More and more Americans these days seem to understand that if there's one good way to finance and deliver education, it certainly isn't the way the government does it now. In fact, it's becoming increasingly clear that there may be many good ways to do it, all of which employ elements of choice, competition and the private sector.
Among the innovations worthy of note are those from two neighboring New England states, Vermont and New Hampshire. They are clearly doing something right, or at least less wrong than what's going on in almost every other state: both are spending close to the national per pupil average for education and both spend less than the national average for teacher salaries, while student performance in both states is consistently at or near the very top in the country.
I think there's a direct connection in these states between student performance and the degree to which education is run and paid for at the local level instead of at the state level. In New Hampshire, 90 percent of education money comes from local government and only 6 percent comes from the state, compared to the national averages of 44 percent and 50 percent, respectively.
Some have objected to the New Hampshire system because it has produced the highest property taxes in the nation. However, citizens there shoulder the lowest burden of overall state and local taxation of any citizens in the country. New Hampshire, in fact, remains the one state which has neither a personal income tax nor a broad-based sales tax. (Its economy, not by coincidence, has been consistently robust, outperforming that of almost every state in the last two decades.)
In Vermont, 61 percent of education funding is derived locally and 34 percent comes from the state. That's practically the same as the average for Michigan, though our uniquely complicated education funding formula produces wide variations from district to district. The two New England states, however, have been considerably more innovative than Michigan when it comes to education.
Following the principle of "He who pays the piper calls the tune," less involvement by state government means more local control by the very people who are most involved with education in the first place. That means teachers, principals and parents. Less state involvement usually means less bureaucracy and politics, lower costs, more freedom for innovation, fewer schemes from professional "educrats" in state capitols to "homogenize" and mold young minds.
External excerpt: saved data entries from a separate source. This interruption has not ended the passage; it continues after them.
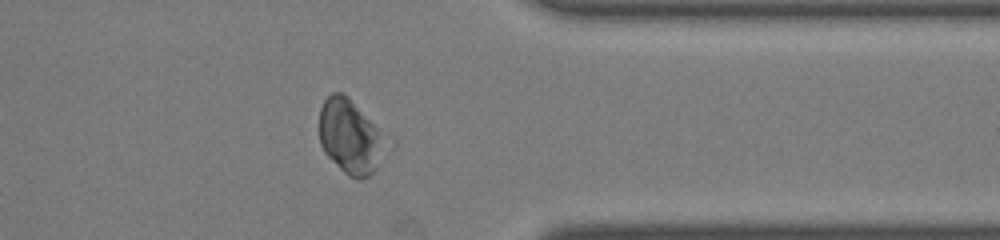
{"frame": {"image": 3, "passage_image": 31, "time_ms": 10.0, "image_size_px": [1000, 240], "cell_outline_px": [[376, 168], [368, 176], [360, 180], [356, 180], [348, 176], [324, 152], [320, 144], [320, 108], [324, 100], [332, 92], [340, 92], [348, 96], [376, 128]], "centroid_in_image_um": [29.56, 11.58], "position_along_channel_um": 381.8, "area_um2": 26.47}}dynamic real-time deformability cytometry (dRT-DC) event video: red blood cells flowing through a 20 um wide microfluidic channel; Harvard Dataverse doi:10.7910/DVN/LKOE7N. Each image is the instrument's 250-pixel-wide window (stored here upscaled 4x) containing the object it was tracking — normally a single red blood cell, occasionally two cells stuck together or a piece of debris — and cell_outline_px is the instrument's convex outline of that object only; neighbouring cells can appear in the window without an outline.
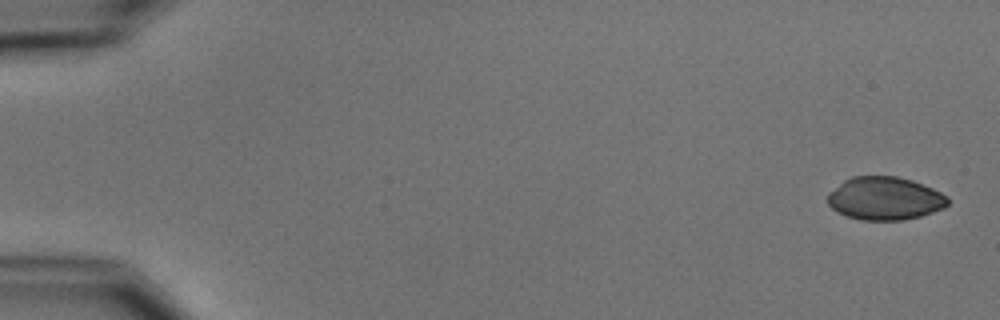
{"species": "common noctule bat (a hibernating species)", "species_latin": "Nyctalus noctula", "temperature_condition": "cold", "stored_images_in_passage": 9, "camera_frame_rate_fps": 3000, "um_per_image_px": 0.085, "animal": {"sex": "male", "body_mass_g": 15.6}, "frame": {"image": 1, "passage_image": 1, "time_ms": 0.0, "image_size_px": [1000, 320], "cell_outline_px": [[948, 204], [944, 208], [920, 216], [900, 220], [860, 220], [836, 212], [828, 204], [828, 192], [844, 180], [852, 176], [896, 176], [912, 180], [932, 188], [948, 196]], "centroid_in_image_um": [75.19, 16.86], "position_along_channel_um": 9.8, "area_um2": 30.17}}
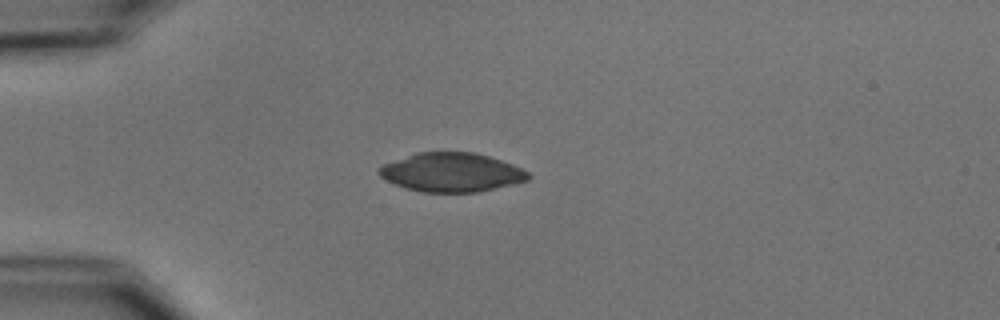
{"frame": {"image": 2, "passage_image": 4, "time_ms": 4.333, "image_size_px": [1000, 320], "cell_outline_px": [[532, 176], [528, 180], [516, 184], [476, 192], [424, 192], [408, 188], [396, 184], [380, 176], [376, 172], [384, 164], [416, 152], [476, 152], [512, 164], [528, 172]], "centroid_in_image_um": [38.41, 14.64], "position_along_channel_um": 46.6, "area_um2": 33.64}}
Greater emphasis on local control also fractures the power of teachers' unions, which is why their leadership has generally favored centralization. It's easier to get your way statewide by buying a few legislators than by bowling over large numbers of parents and local school boards. In this state, the Michigan Education Association--a teachers' union--is widely regarded as one of Lansing's most powerful lobbies.
Back in New Hampshire, the small town of Epsom is the home of a pathbreaking new experiment that is turning into what The New York Times labels "a national testing ground for plans that offer parents a choice as to where their offspring will go to school."
Enacted late last year, the Epsom plan grants a $1,000 property tax rebate to parents who send a child to any school, public or private, other than the local public high school. For every family that opts for the rebate arrangement, Epsom will save $3,600 off the $4,600 it now pays per pupil to Pembroke Academy, the public school. The plan's author, Jack Kelleher, argues that the program combats the drawbacks of "a government monopoly over schools" by fostering "choice and competition." "This is the only program I know of," he says, "where the more people participate, the more the government saves."
Something even more interesting--and extremely unusual--has been going on in Vermont for decades. It might properly be called the nation's oldest education voucher plan.
Nearly half of Vermont's 240 or so towns have no public high school and do not belong to any of the state's high school districts. School boards in these towns either designate a nearby public high school and pay the full tuition for any local student to attend it, or simply pay to any approved nonsectarian high school in the nation (that a local student chooses to attend) a tuition amount equal to the average Vermont public high school tuition--in effect, a voucher plan.
Most of the students over the years who have utilized the voucher option have chosen to go to nearby public or private schools in Vermont. But not a small number have gone out of state and one young Vermonter even used a voucher to enroll some years ago at a school in Ketchum, Idaho.
The lessons from New Hampshire and Vermont cry out for attention in Michigan, where the conventional wisdom is that what's needed is not just more money for education but a higher share of it coming from the state as well. Instead of the more money approach, maybe what we should be concentrating on is a bold departure from the past--one that emphasizes local control and enhanced parental choice.